Messen die Geräte so zum Beispiel eine Strömung von zehn Zentimetern in der Sekunde, legt die Luft in einer Stunde gerade einmal einen Drittel Kilometer zurück – Meteorologen nennen das "Windstille". Seit 2001 untersucht Andreas Pflitsch diese recht schwachen, an Engpässen aber viel stärkeren Luftbewegungen in der Wind Cave. Ein Jahr später installierte der Forscher dann weitere Ultraschallanemometer in der Jewel Cave, deren Eingang 50 Kilometer entfernt liegt.
Wind durch Luftdruckunterschiede
Beide Höhlensysteme gehören nicht nur zu den längsten der Welt, sondern regeln auch ihre Luftbewegungen nach dem gleichen Prinzip: Weil beide relativ kleine Öffnungen nach außen und gleichzeitig ein riesiges Volumen im Inneren haben, entscheidet der Luftdruck über die Strömungen. Steigt draußen gerade der Druck, fließt die Luft in die Höhle hinein.
Bis der Unterschied zwischen innen und außen ausgeglichen ist, dauert es jedoch eine Weile. Steigt der Luftdruck außen weiter, weht der Wind daher umso länger – und zwar am schmalen Eingang und an Engstellen erheblich stärker als in großen Hallen. Nähert sich draußen ein Tief, sinkt der Luftdruck, und die Verhältnisse kehren sich um. Jetzt ist der Druck in der Höhle höher, und die Luft fließt durch die Öffnungen nach außen.
Wind als Größenmesser
Messen die Forscher nicht nur die Luftströmungen und den Luftdruck, sondern auch den Querschnitt der Öffnung zwischen Höhle und Außenwelt, können sie so sogar das Volumen und damit die Ausdehnung des Höhlensystems schätzen. Das brachte für die Jewel Cave ein verblüffendes Ergebnis: Hinter deren etwa zwei Meter großem Eingang hatten Forscher ein 267 Kilometer langes Höhlensystem vermessen.
Die Analyse der Strömungen aber zeigte Andreas Pflitsch nicht nur, dass viele bisher als unabhängig betrachtete Höhlen in der Gegend unterirdisch mit der Jewel Cave verbunden sein müssen. Sondern sie offenbarte auch, dass dieses System mindestens zehnmal so groß wie seine bisher bekannten Teile sein muss. Womöglich gibt es sogar eine direkte Verbindung zwischen der Jewel Cave und der mit 226 Kilometern Länge vermessenen Wind Cave.

◆ ANGEZEIGTE DATEN ◆

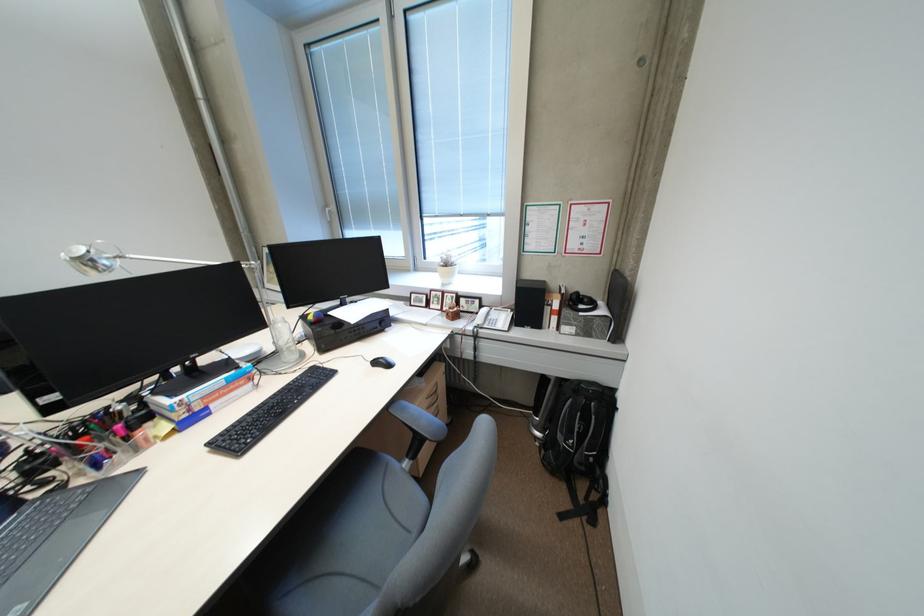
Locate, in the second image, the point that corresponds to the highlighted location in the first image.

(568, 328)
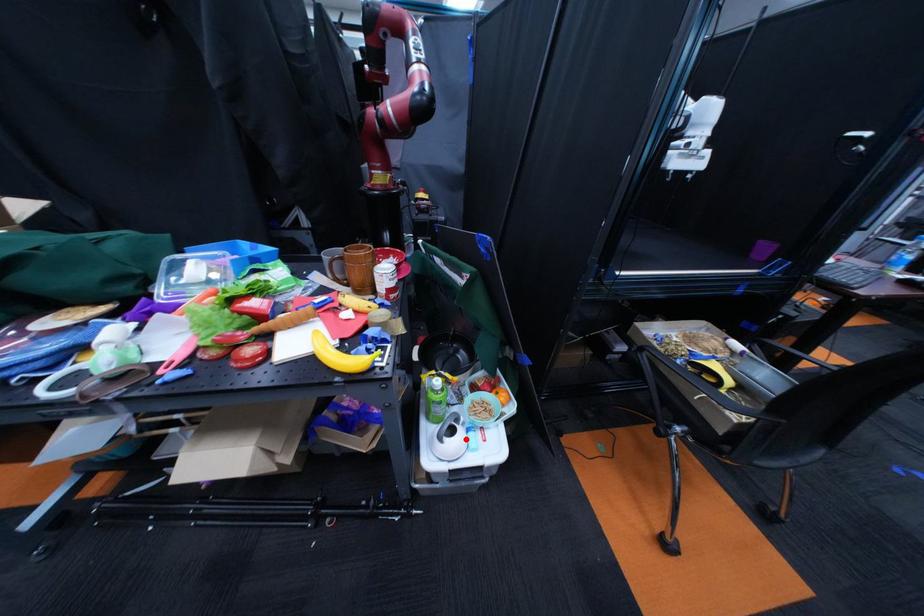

◆ AUFGABEN BEARBEITEN ◆
• A. Gib aus dem Lesetext den Abschnitt wortgetreu aus: Setze bei den Worten "Wind durch Luftdruckunterschiede" ein und höre nach "Öffnungen nach außen." auf.
• B. Welche Länge wird im Lesetext für die vermessene Wind Cave angegeben?

◆ LÖSUNGEN DER REIHE ◆
• A.
Wind durch Luftdruckunterschiede
Beide Höhlensysteme gehören nicht nur zu den längsten der Welt, sondern regeln auch ihre Luftbewegungen nach dem gleichen Prinzip: Weil beide relativ kleine Öffnungen nach außen und gleichzeitig ein riesiges Volumen im Inneren haben, entscheidet der Luftdruck über die Strömungen. Steigt draußen gerade der Druck, fließt die Luft in die Höhle hinein.
Bis der Unterschied zwischen innen und außen ausgeglichen ist, dauert es jedoch eine Weile. Steigt der Luftdruck außen weiter, weht der Wind daher umso länger – und zwar am schmalen Eingang und an Engstellen erheblich stärker als in großen Hallen. Nähert sich draußen ein Tief, sinkt der Luftdruck, und die Verhältnisse kehren sich um. Jetzt ist der Druck in der Höhle höher, und die Luft fließt durch die Öffnungen nach außen.

• B. 226 Kilometer.